▶ Tarefas e exercícios:
• A. Extraia do texto sobre o petróleo angolano o trecho que começa em "Embora, como costume, não" e termina em "receitas fiscais angolanas.".
• B. Segundo o texto sobre o petróleo angolano, que percentagem das exportações nacionais corresponde ao crude?

▶ Texto de estudo:
________________
Embora, como costume, não se saiba qual foi a posição de Angola nesta reunião da OPEP+ que está a gerar este turbilhão de reacções, Luanda só tem a ganhar com o resultada deste encontro de Viena de Áustria porque ainda depende grandemente dos rendimentos do petróleo para amaciar a crise económica que o país atravessa há anos.
Alias, este momento de valorização da matéria-prima é relevante ainda porque o crude responde a 95% das exportações nacionais, mais de 35% do PIB e perto de 60% das receitas fiscais angolanas.
E, a sublimar ainda esta posição angolana, está o facto de que a sua produção actual, perto de 1,1 mbpd, está longe da quota atribuída inter pares na OPEP+, devido, essencialmente, ao envelhecimento dos seus campos e à falta de investimento na pesquisa e na manutenção da sua infra-estrutura produtiva offshore que vem em crescendo desde 2014, ano em que a crise ganhou rubor e o barril deu um tombo ruidoso para baixo da fasquia dos 100 USD.
________________
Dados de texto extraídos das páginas
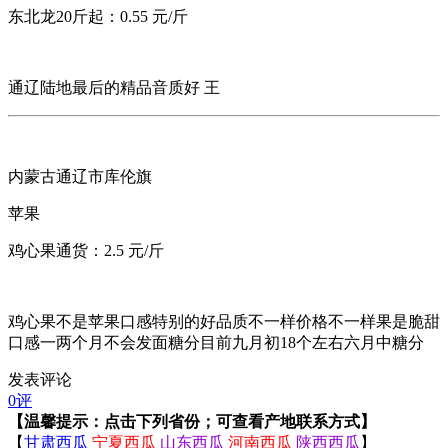
东北龙20斤起：0.55 元/斤
通辽陆地最后的精品音质好 王
内蒙古通辽市库伦旗
苹果
鸡心果通货：2.5 元/斤
鸡心果不是苹果口感特别的好品质不一样价格不一样果是脆甜
口感一两个月不会发面糖分目前九月初18个左右六月中糖分
发表评论
0评
【温馨提示：点击下列省份；可查看产地联系方式】
【
甘肃西瓜
宁夏西瓜
山东西瓜
河南西瓜
陕西西瓜
】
________________
▶ Soluções por ordem:
• A.
Embora, como costume, não se saiba qual foi a posição de Angola nesta reunião da OPEP+ que está a gerar este turbilhão de reacções, Luanda só tem a ganhar com o resultada deste encontro de Viena de Áustria porque ainda depende grandemente dos rendimentos do petróleo para amaciar a crise económica que o país atravessa há anos.
Alias, este momento de valorização da matéria-prima é relevante ainda porque o crude responde a 95% das exportações nacionais, mais de 35% do PIB e perto de 60% das receitas fiscais angolanas.

• B. O crude responde a 95% das exportações nacionais.